I could also take a cue from De Dora, and do some thinking about morality.  Such thinking could lead me to argue that this ad is true, but desperately in need of an asterisk next to the word “good.”   The asterisk could be explained in fine print on the bottom of the ad: *that is, good as they define it.  However, that would make the ad a boring non-statement, since one can easily be good without God, because “good” is a meaningless concept that can be defined by the individual.  Therefore the ad is true.

In the interest of honesty, the ad might want to incorporate an additional footnote that being good without God may require the consistent thinker to live the rest of their days in despair over the absurdity of life without God.  Without God, our meaningless, purposeless life in the cold, uncaring, and dying universe makes the chemical accident of our existence cruel (that is, if such a thing as cruelty existed), and all of our striving for good (whatever that is), quite pointless, save perhaps that it can distract us enough to live in delusional happiness on our fleet journey to non-existence.  This sounds harsh, but life without God is harsh.  I’ve yet to hear a cogent argument for how life without God (or even a god) has any meaning, value, or purpose.

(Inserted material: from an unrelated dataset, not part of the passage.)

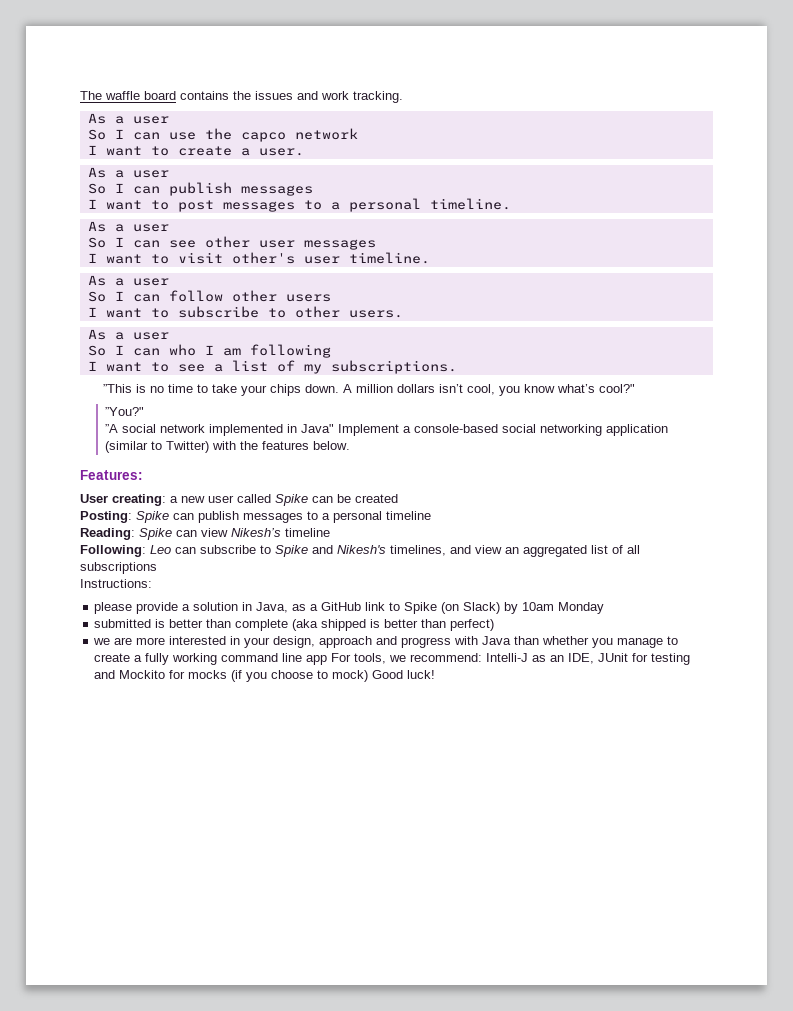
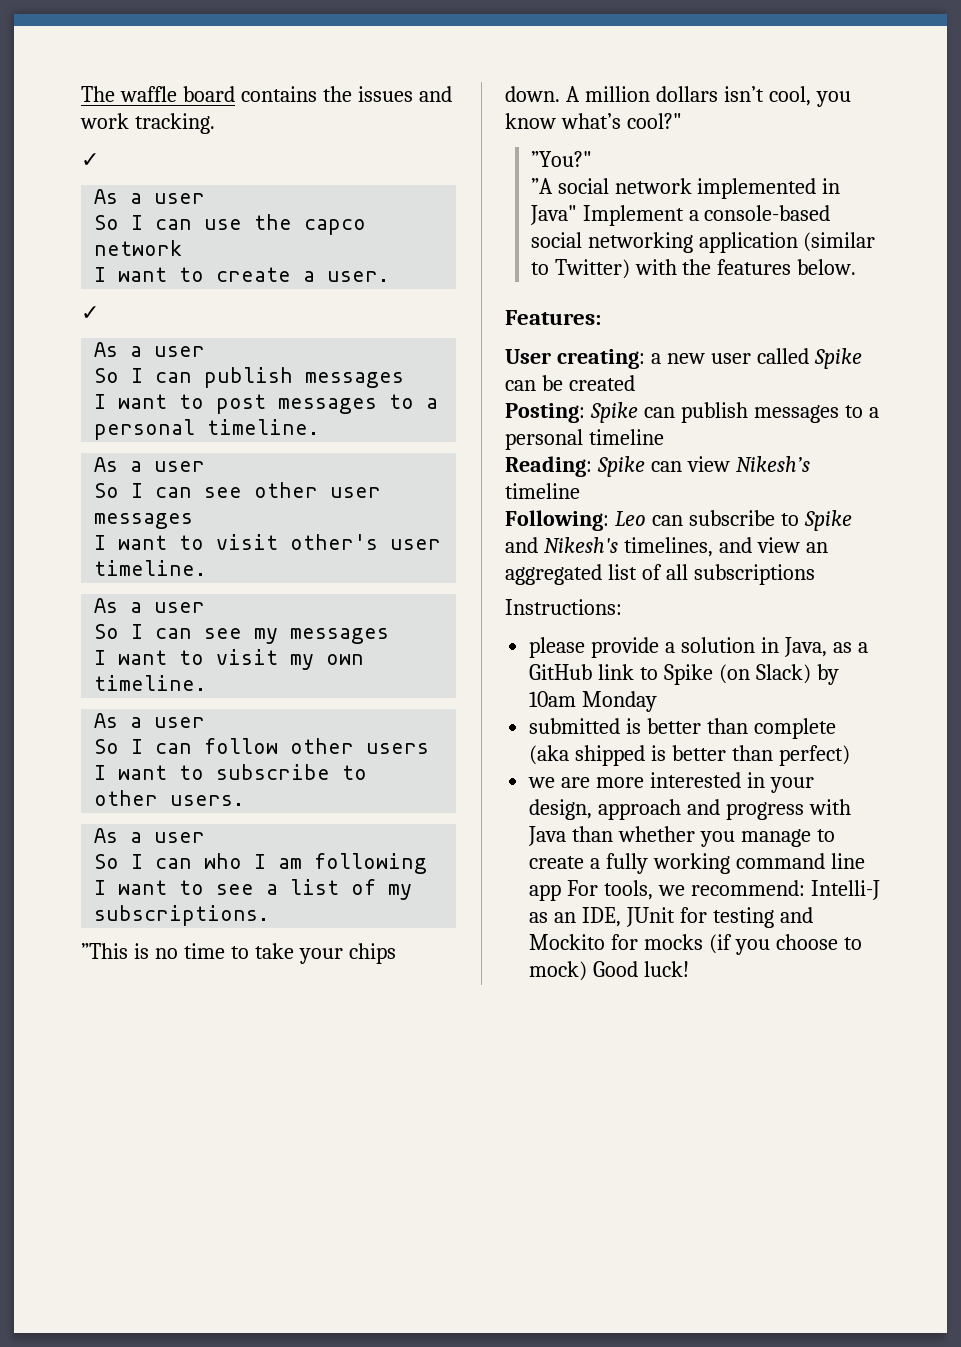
(403, 97) none -> [81,153,99,167] // ✓
(304, 152) none -> [81,306,99,320] // ✓
(169, 282) none -> [94,624,390,644] [94,649,365,670] [94,675,207,691] [94,713,206,728] // So I can see my messages // I want to visit my own timeline. // As a user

In my worldview, I can say that much of what the ad is striving for is good:  I commend the notion of people getting together, even more so when thoughtful dialogue is the goal, and even more when morality is the topic du jour.  I, too, do not want individuals to feel isolated, lonely, or persecuted because of their beliefs.  However, I cannot argue that the ad is good from the atheist worldview, because my thoughts are all predicated on the notion that there is such a thing as objective “good.”  The ad is therefore self-defeating, since by its own worldview, it cannot make any claims to objective good.  It could try, perhaps by an appeal to a collective, but the claims would ultimately fail because (1) living out such claims would require inconsistencies, as noted on this blog, and (2) the collective would change over time, making “good” today something different from “good” tomorrow.  If “today” were ancient Greece, for instance, the collective might condone the exposure of female infants.

Thankfully, we do not have to live in despair, because there is a God, and He is good.  The existence of a good God is also grounds for despair, since we are guilty of moral wrong before Him.  Thankfully, there is more good news, because Jesus Christ died and rose again to free us from our bondage to decay, and forgive us for our sins, such that those in Christ no longer stand condemned before God.  While this ad has the best of intentions (like many atheists in my experience), it cannot deliver on its promises, for there is no good without God, no hope without Jesus, and no turning to the good without the Holy Spirit.